=== WHAT THE TASK ASKS ===
Rewrite the paragraph beginning "I think these are all useful ways of viewing ethics" from the ethics passage below as a short bulleted list that keeps its main points.

=== TEXT PASSAGE ===
:::
If it turns out that no simple rule of this form works, I wouldn’t be too troubled, though; I’d be psychologically prepared to accept that there isn’t a clean quarkscomputations mapping. Similar to how I already accept that human value is complex, I could accept that human judgments of “does this physical system implement this computation” are complex (and thus can’t be captured in a simple rule). I don’t think this would make me inconsistent, I think it would just make me more tolerant of nebulosity in ethics. At the moment it seems like clean mappings might exist and so it makes sense to search for them, though.
On the object level, it seems like it’s possible to think of painting as “how should we arrange the brush strokes on the canvas?”. But it seems hard to paint well while only thinking at the level of brush strokes (and not thinking about the higher levels, like objects). I expect ethics to be similar; at the very least if human ethics has an “aesthetic” component then it seems like designing a good light cone is at least as hard as making a good painting. Maybe this is a strawman of your position?
On the meta level, I would caution against this use of “ultimately”; see here and here (the articles are worded somewhat disagreeably but I mostly endorse the content). In some sense ethics is about quarks, but in other senses it’s about:
computations
aesthetics
the id, ego, and superego
deciding which side to take in a dispute
a conflict between what we want and what we want to appear to want
nurturing the part of us that cares about others
updateless decision theory
a mathematical fact about what we would want upon reflection
I think these are all useful ways of viewing ethics, and I don’t feel the need to pick a single view (although I often find it appealing to look at what some views say about what other views are saying and resolving the contradictions between them). There are all kinds of reasons why it might be psychologically uncomfortable not to have a simple theory of ethics (e.g. it’s harder to know whether you’re being ethical, it’s harder to criticize others for being unethical, it’s harder for groups to coordinate around more complex and ambiguous ethical theories, you’ll never be able to “solve” ethics once and then never have to think about ethics again, it requires holding multiple contradictory views in your head at once, you won’t always have a satisfying verbal justification for why your actions are ethical). But none of this implies that it’s good (in any of the senses above!) to assume there’s a simple ethical theory.
(For the record I think it’s useful to search for simple ethical theories even if they don’t exist, since you might discover interesting new ways of viewing ethics, even if these views aren’t complete).
I suspect this still runs into the same problem—in the case of the computational-physical mapping, even if we assert that C has changed, we can merely choose a different interpretation of P which is consistent with the change, without actually changing P.
:::
=== DATA EXTRACT ===
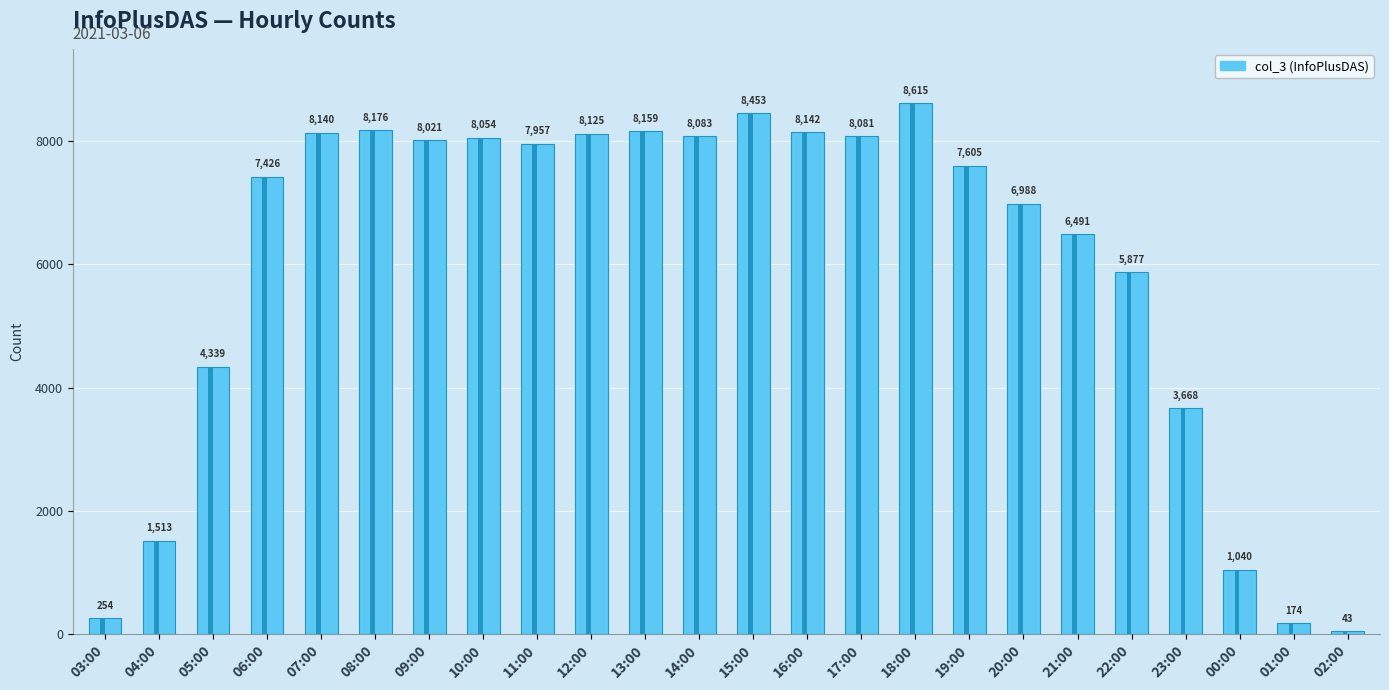

Between 05:00 and 12:00, which is larger?

12:00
:::
=== EXERCISE SOLUTION ===
- The writer finds all of these views of ethics useful and feels no need to pick a single one. The writer often likes to look at what some views say about others and to resolve the contradictions between them.
- Not having a simple theory of ethics can be psychologically uncomfortable for several reasons:
  - It is harder to know whether you are being ethical.
  - It is harder to criticize others for being unethical.
  - It is harder for groups to coordinate around more complex and ambiguous theories.
  - Ethics can never be "solved" once and then set aside.
  - It requires holding multiple contradictory views at once.
  - You won't always have a satisfying verbal justification for why your actions are ethical.
- None of this implies that it is good, in any of those senses, to assume a simple ethical theory exists.